A judge approved the motion to intervene September 9.
“We as the state’s chief law enforcement officer, we believe that we are charged with enforcing the disabilities act,” Brnovich said.
“If they are concerned about violations with the Americans with Disabilities Act or they are concerned with making sure some businesses are complying, they can file a complaint with our office,” the Attorney General said. “How many complaints has this group filed with us: None. Zero. I think that speaks volumes.”
In response, AID has publicly criticized the Attorney General’s Office by saying it has failed to enforce ADA violations for 26 years. AID’s lead attorney, Peter Strojnik, claimed Brnovich is siding with “law-breaking” businesses and that the AG’s action to is “political.”
“I think that’s garbage,” Brnovich said. “When you are the Attorney General for the State of Arizona, you have a lot of power. You have a lot of authority, and it’s something you have to use wisely.This is not something we undertook haphazardly or lightly.”
The Attorney General said his office stepped in to make sure AID doesn’t abuse and misuse the legal system to make money. The state has also filed a motion to consolidate more than 1,000 of the open AID lawsuits.

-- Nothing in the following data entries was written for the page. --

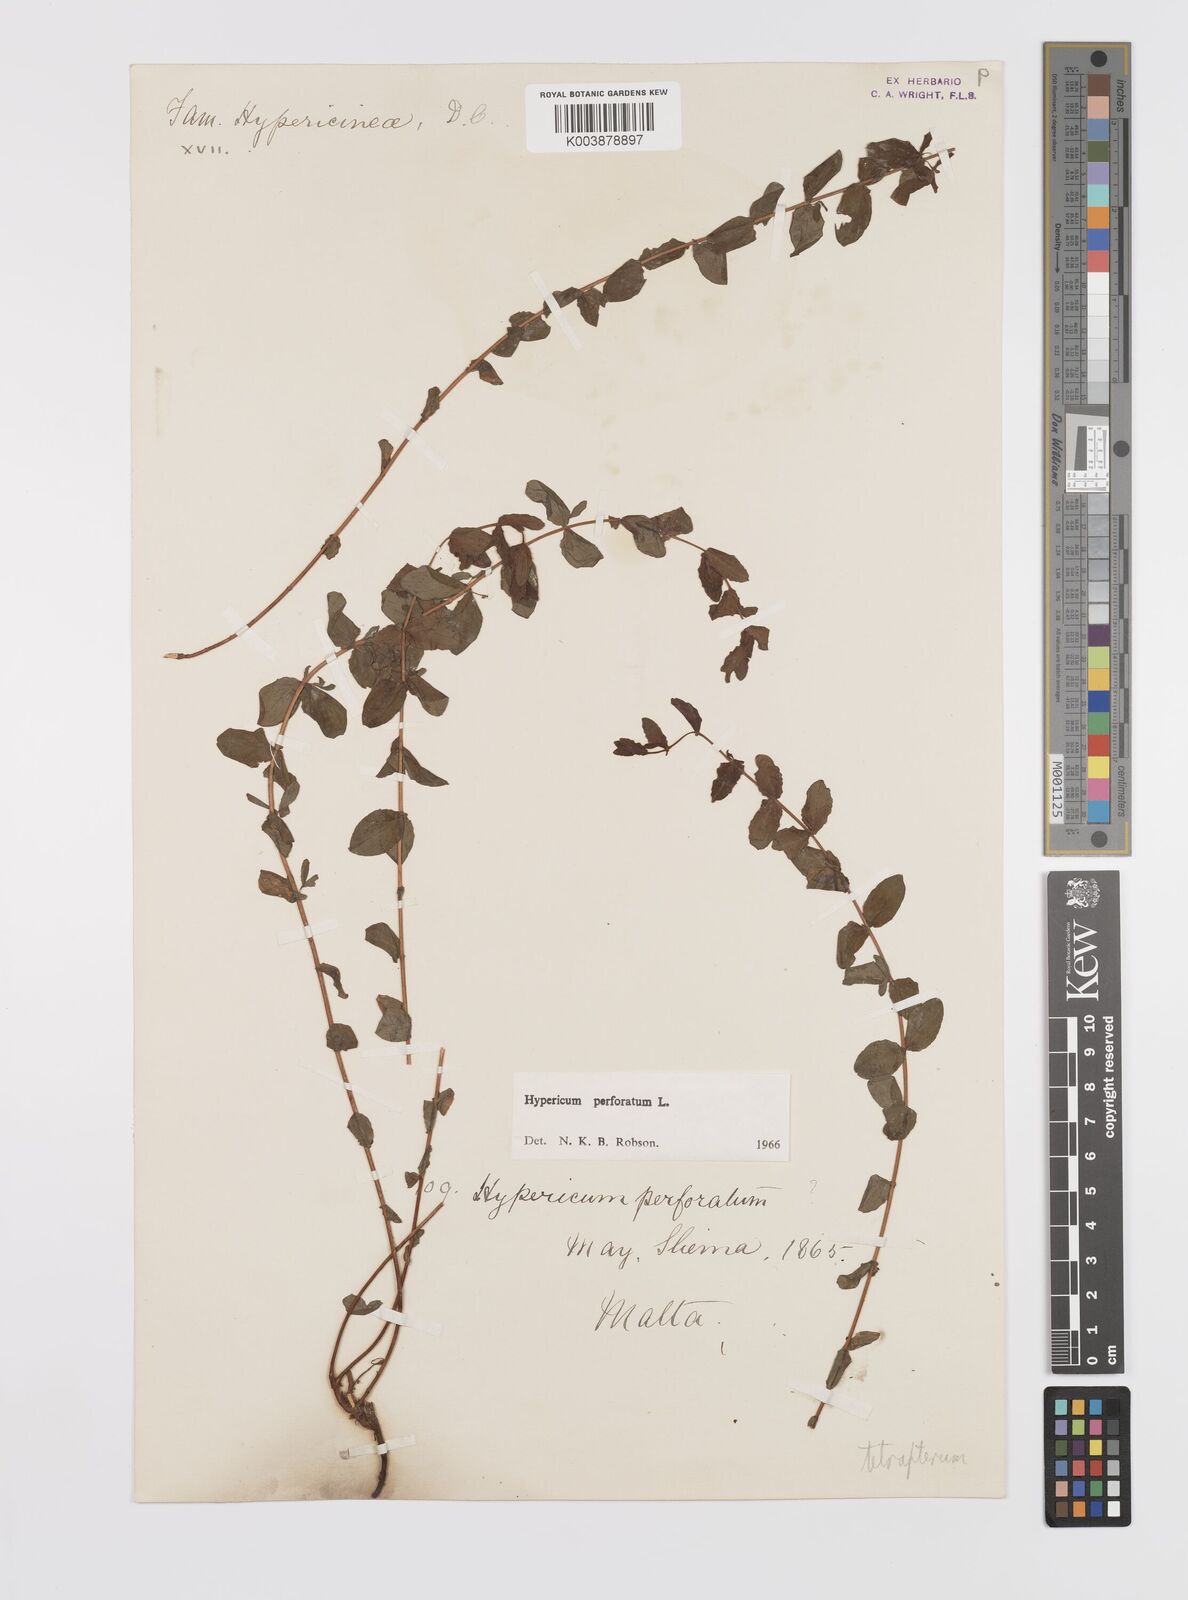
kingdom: Plantae
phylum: Tracheophyta
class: Magnoliopsida
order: Malpighiales
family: Hypericaceae
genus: Hypericum
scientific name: Hypericum tetrapterum
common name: Square-stalked st. john's-wort
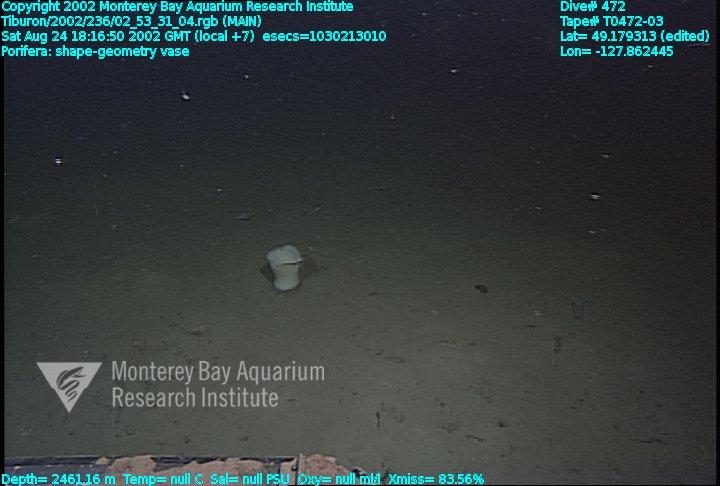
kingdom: Animalia
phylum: Porifera
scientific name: Porifera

If granted, Brnovich’s office has stated it will move to dismiss every case.
ABC15 has spoken to several attorneys who said the state’s motion to intervene was a surprising and bold move. Batches of ADA lawsuits have popped up in other cities in other states, but this appears to be the first time that an attorney general’s office has stepped in to stop curb them.
“Frankly, (ABC15’s) reporting has really brought a lot of attention here in Arizona and nationally to this issue,” Brnovich said. “This something we are taking a lead on. I’m pushing back on these frivolous lawsuits. I just think it’s time someone did something.”